The tensile test piece was produced at 300C and a cylinder temperature of 300 to 320C. Table 1 shows the results.

[0044]

[Table 1]

(Footnotes) (1) Epoxy group-containing α-olefin copolymer: Modiper A4400 (manufactured by NOF CORPORATION, graft precursor) (2) Carbon black (DBP oil absorption 500 ml / 1)
00g): Ketjen Black EC600JD (manufactured by Lion Corporation) (3) Carbon black (DBP oil absorption 100ml / 1)
00g): MA100 (manufactured by Mitsubishi Chemical Corporation) (4) Graphite (average particle size 6 μm): artificial graphite HAG-15
(Manufactured by Nippon Graphite Industries)

Example 8 The resin composition obtained in Example 1 was coated (2 mm thick) on an insulating rod (reinforced plastic; 2 cmφ) by extrusion to produce a rod-shaped spacer. This rod-shaped spacer prototype is excellent in weather resistance, waterproofness, and the like, and has a stable volume resistivity, so that a change in insulation resistance due to water (rainwater) is small.

Example 9 The resin composition obtained in Example 7 was supplied to a 45 mmφ single screw extruder equipped with a nozzle having a diameter of 3 mm and three nozzles, and was heated at a cylinder temperature of 220 to 330 ° C. Extruded. The fibrous material emerging from the nozzle was cooled with warm water of 80 ° C.,
The film was stretched by one step, and then subjected to relaxation heat treatment at 240 ° C. for 30 seconds to obtain a monofilament having a diameter of 1.5 mm. As shown in FIG. 1, this monofilament was wound around an overhead electric wire 1 as a spiral rod 2 and its characteristics were evaluated. As a result, not only the heat resistance and weather resistance, but also the wind noise, corona noise and corona discharge characteristics were excellent. I was

[0048]

According to the present invention, 10 ³ to 10 ¹³ Ωcm
Can be obtained with good reproducibility, and the obtained PAS resin composition has a tensile elongation at break of 10% or more and is excellent in toughness. It can be formed into various molded products by molding, extrusion molding and the like. This PAS resin composition combines electrical and magnetic properties such as semi-conductivity, antistatic properties and electromagnetic wave sealing properties with PAS's inherent properties such as heat resistance, weather resistance, and flame retardancy, and has toughness. Therefore, it is particularly suitable as a cable component. That is, the cable component of the present invention can reduce electric field concentration, electric stress,
In addition to excellent electrical and magnetic properties such as corona discharge prevention, antistatic, and electromagnetic wave sealing properties, it has excellent heat resistance, weather resistance, flame retardancy, waterproofness, airtightness, and toughness.

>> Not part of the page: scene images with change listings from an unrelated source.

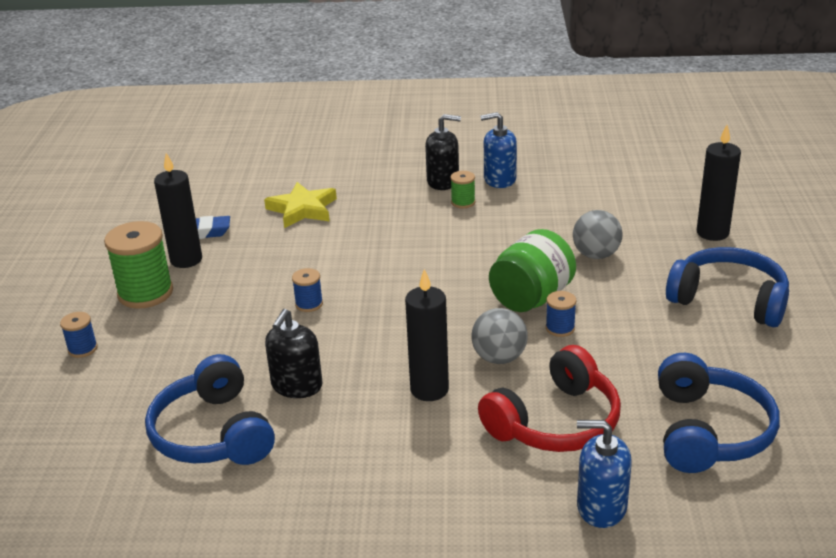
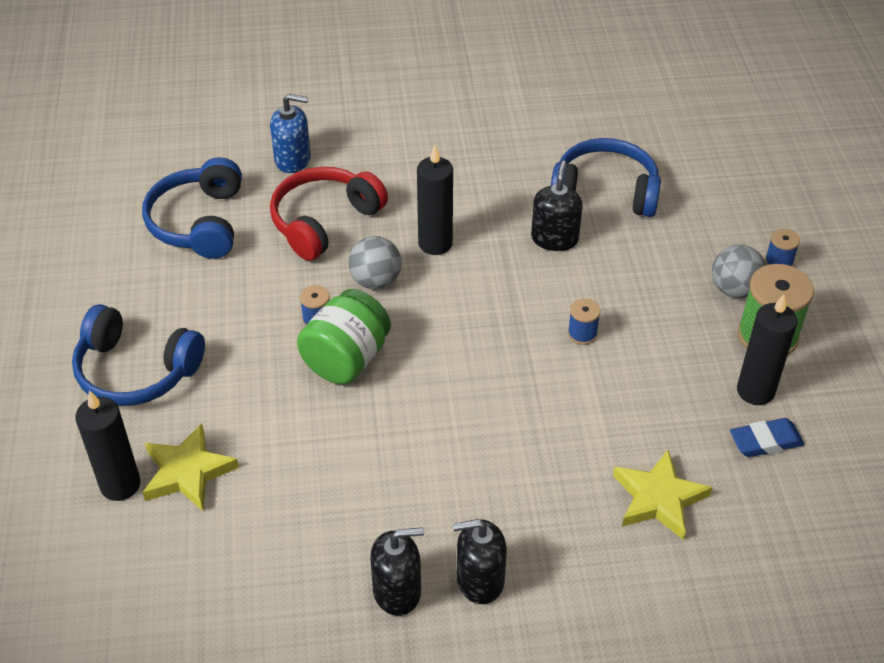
camera: 170 degrees right, 15 degrees up
(213, 433) = (605, 191): blue headphones -> blue headphones turned 45 degrees counterclockwise
(463, 202) = (443, 529): green spool -> none
(499, 179) = (397, 591): blue soap dispenser -> black soap dispenser
(596, 255) = (270, 433): grey ball -> grey ball (734, 289)
(660, 237) = (187, 472): none -> yellow star

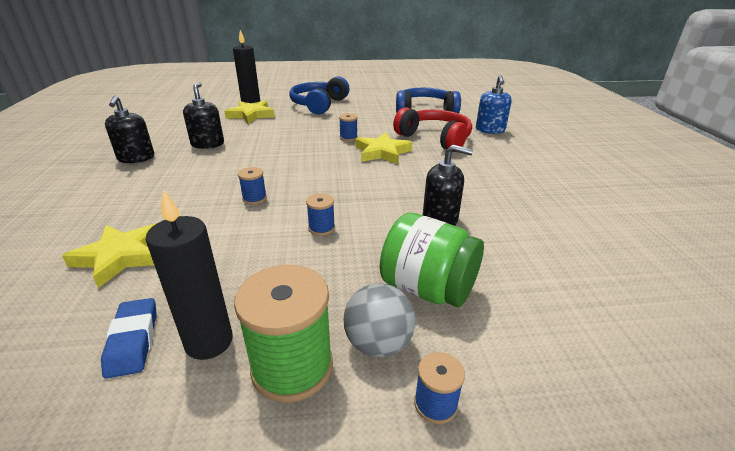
camera: 90 degrees right, 15 degrees down
(346, 359) = (315, 145): green jar -> green jar (427, 289)
(375, 281) = (382, 152): grey ball -> yellow star
(435, 243) = (422, 170): black candle -> none
(480, 580) = (119, 180): black soap dispenser -> black soap dispenser (207, 144)
(522, 404) = (254, 198): none -> blue spool
(605, 191) = (520, 252): blue headphones -> none

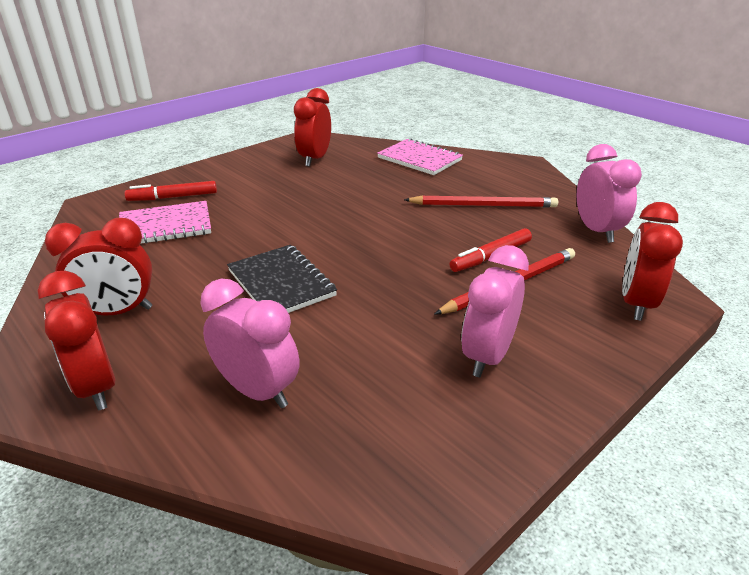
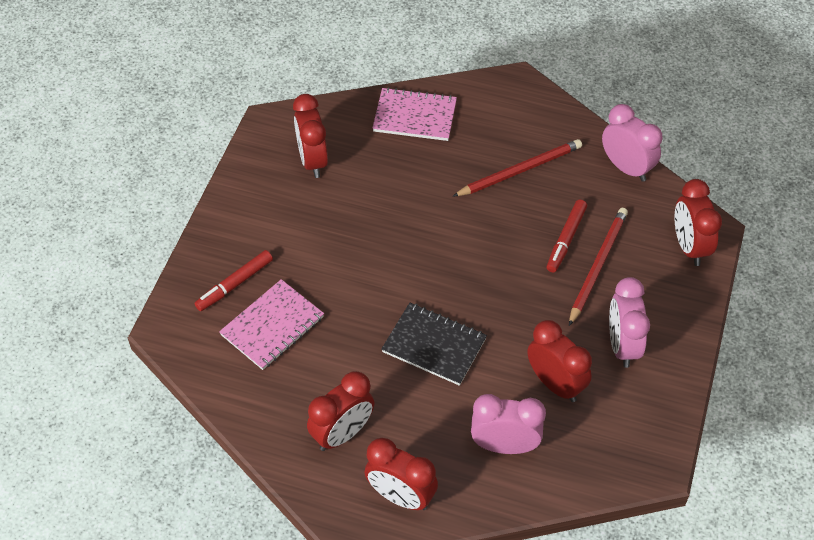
camera: 30 degrees left, 20 degrees up
(374, 359) = (555, 384): none -> red clock

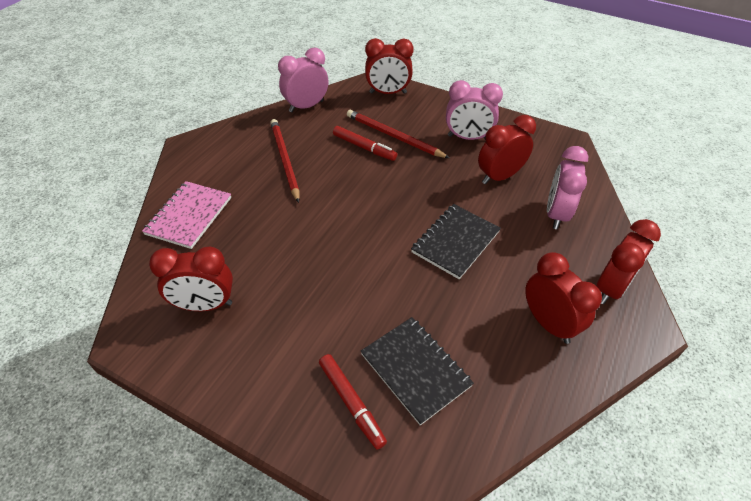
camera: 80 degrees left, 5 degrees down
(272, 326) = (415, 370): pink notebook -> black notebook

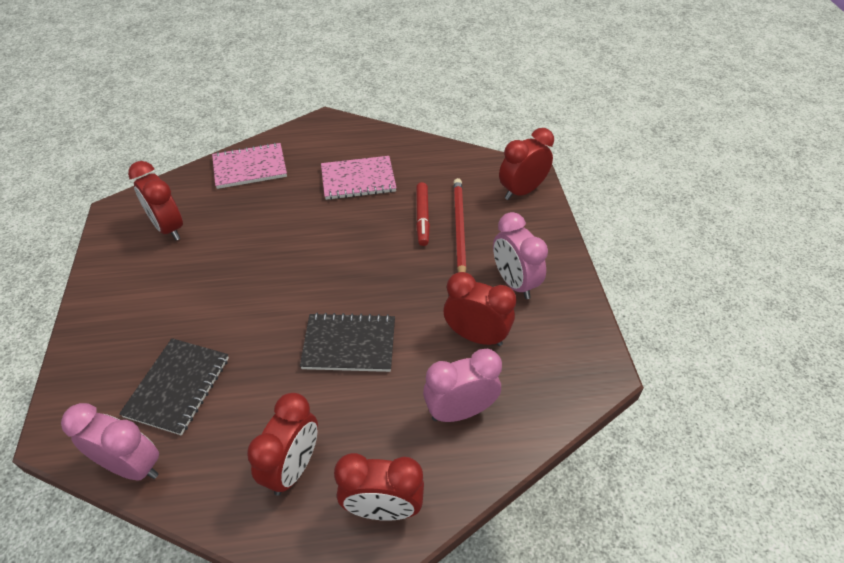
camera: 55 degrees right, 0 degrees up
(285, 160) = (358, 180): red pencil -> pink notebook
(306, 106) = (442, 152): pink clock -> pink clock (132, 466)
(351, 402) = (124, 361): red marker -> none
(388, 93) = (521, 191): red clock -> red clock turned 90 degrees clockwise

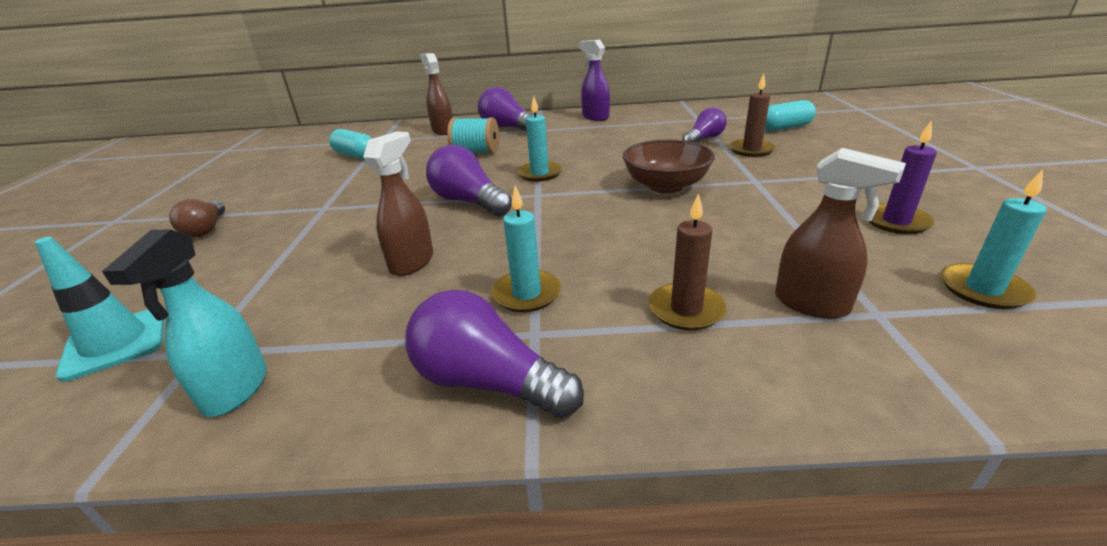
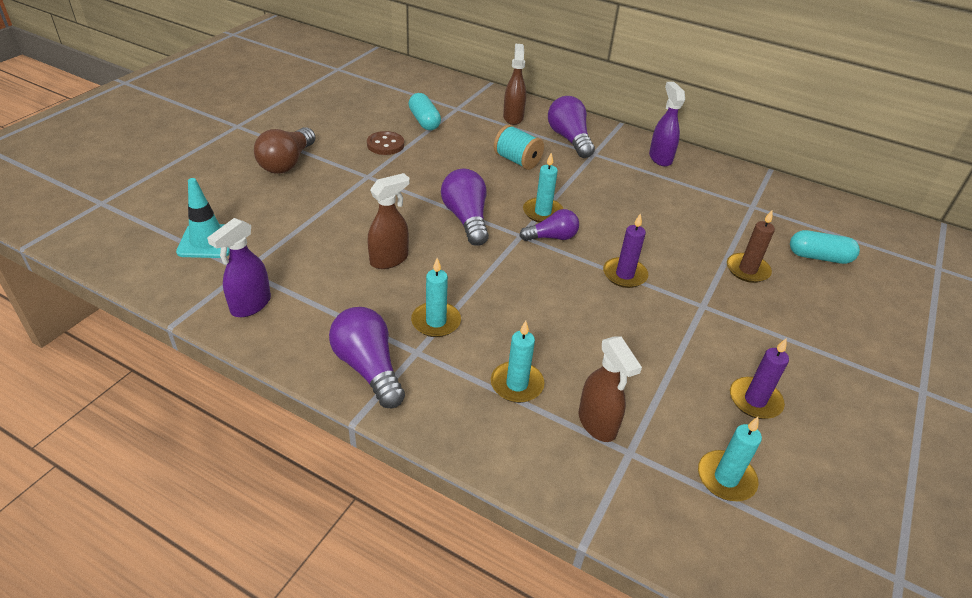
camera: 25 degrees right, 10 degrees up
(206, 229) = (287, 163): brown light bulb -> brown light bulb, size x1.52
(236, 390) = (250, 305): turquoise spray bottle -> purple spray bottle
(325, 181) = (385, 145): none -> brown button
(665, 186) = (624, 275): brown bowl -> purple candle
(686, 310) = (517, 384): brown candle -> turquoise candle
(704, 139) = (723, 235): purple light bulb -> purple light bulb (552, 237)

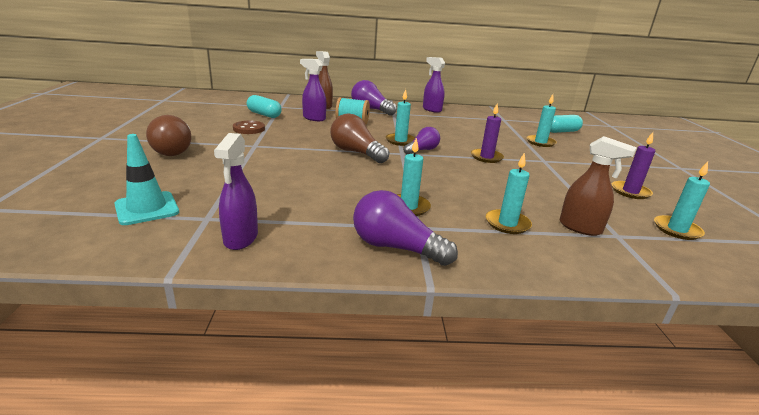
camera: 30 degrees left, 15 degrees down
(389, 259) = (329, 183): brown spray bottle -> none
(466, 219) = (356, 153): purple light bulb -> brown light bulb
(477, 141) = (314, 118): none -> purple spray bottle
(747, 270) = (540, 142): brown candle -> turquoise candle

[Brief description of the drawings]

FIG. 1 is a schematic view of an overhead electric wire wound with a spiral rod.

[Explanation of symbols]

 1: overhead wire 2: spiral rod

Claims (2)

[Claims] (A) 49 to 90% by weight of a polyarylene sulfide having a melt viscosity of 25 Pa · s or more measured at 310 ° C. and a shear rate of 1200 / sec; (B) 3 to 6% by weight of a conductive carbon black; C) A cable component comprising a polyarylene sulfide resin composition containing 2 to 10% by weight of graphite having an average particle size of 60 μm or less and (D) 5 to 35% by weight of an epoxy group-containing α-olefin copolymer. 2. The cable component according to claim 1, wherein the volume resistivity of the polyarylene sulfide resin composition is in the range of 10 ³ to 10 ¹³ Ωcm.